Sob o ponto de vista operacional, o episódio deixou algumas lições para as seguradoras. A primeira delas é que, em situações extremas, é necessário simplificar os processos, diz Dyogo Oliveira, presidente da CNseg.
O evento também ressaltou a relevância dos resseguros, que sustentaram a capacidade financeira das seguradoras ao absorverem grande parte dos sinistros pagos, diz Purkyt, do BCG. “Isso permitiu que as seguradoras mantivessem lucratividade, com a sinistralidade líquida atingindo o pico controlado de 55% em maio de 2024, pouco acima da média histórica”, diz. “Mesmo com o aumento considerável dos sinistros brutos, a participação do resseguro garantiu estabilidade financeira às seguradoras.”
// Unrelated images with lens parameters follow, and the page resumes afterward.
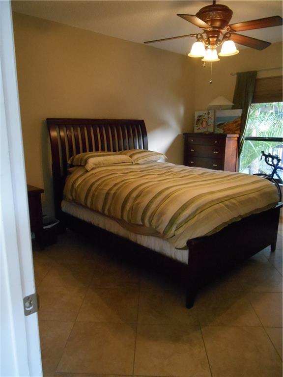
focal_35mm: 26
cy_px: 188
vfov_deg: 67.3
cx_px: 142
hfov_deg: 53.1
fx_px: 283
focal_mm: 4.7
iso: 800
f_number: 3.4
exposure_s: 1/50
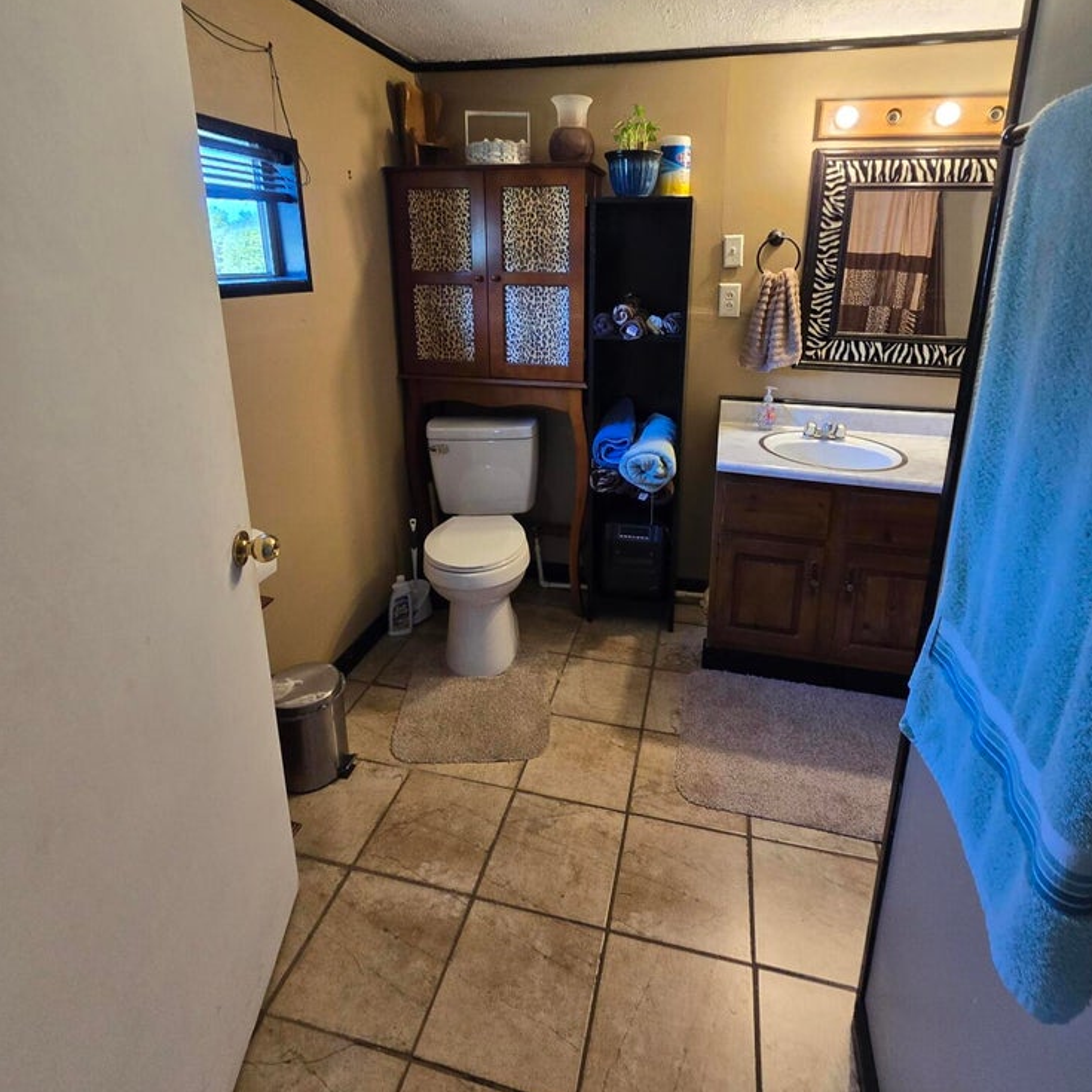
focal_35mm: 16
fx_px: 571
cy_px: 438
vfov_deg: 86.4
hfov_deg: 87.4
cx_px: 566
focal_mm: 2.2
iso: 200
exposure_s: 1/60
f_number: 2.2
Globalmente, estima-se que em 2025, as perdas seguradas por catástrofes naturais cheguem a US$ 145 bilhões, com crescimento anual de 5% a 7%, de acordo com estimativas recentes do Swiss Re Institute. No ano passado, foram US$ 137 bilhões segurados.
Um dos maiores temores do setor é que algumas regiões do país se tornem “inseguráveis” – ou seja, que o risco fique tão frequente, intenso ou imprevisível que as seguradoras não consigam mais calcular, assumir ou precificá-lo de maneira viável. Isso já ocorre em partes da Califórnia e da Flórida, nos Estados Unidos, onde várias seguradoras deixaram de oferecer seguros residenciais devido ao aumento dos incêndios florestais e furacões.
Para evitar esse cenário, as empresas atuam no incentivo às boas práticas de gestão de risco. Entre as estratégias sugeridas pelas seguradoras estão a maior aproximação com a academia, que produz conhecimento científico, e com o poder público. “É preciso transformar ações isoladas em uma agenda organizada”, resume Dyogo Oliveira.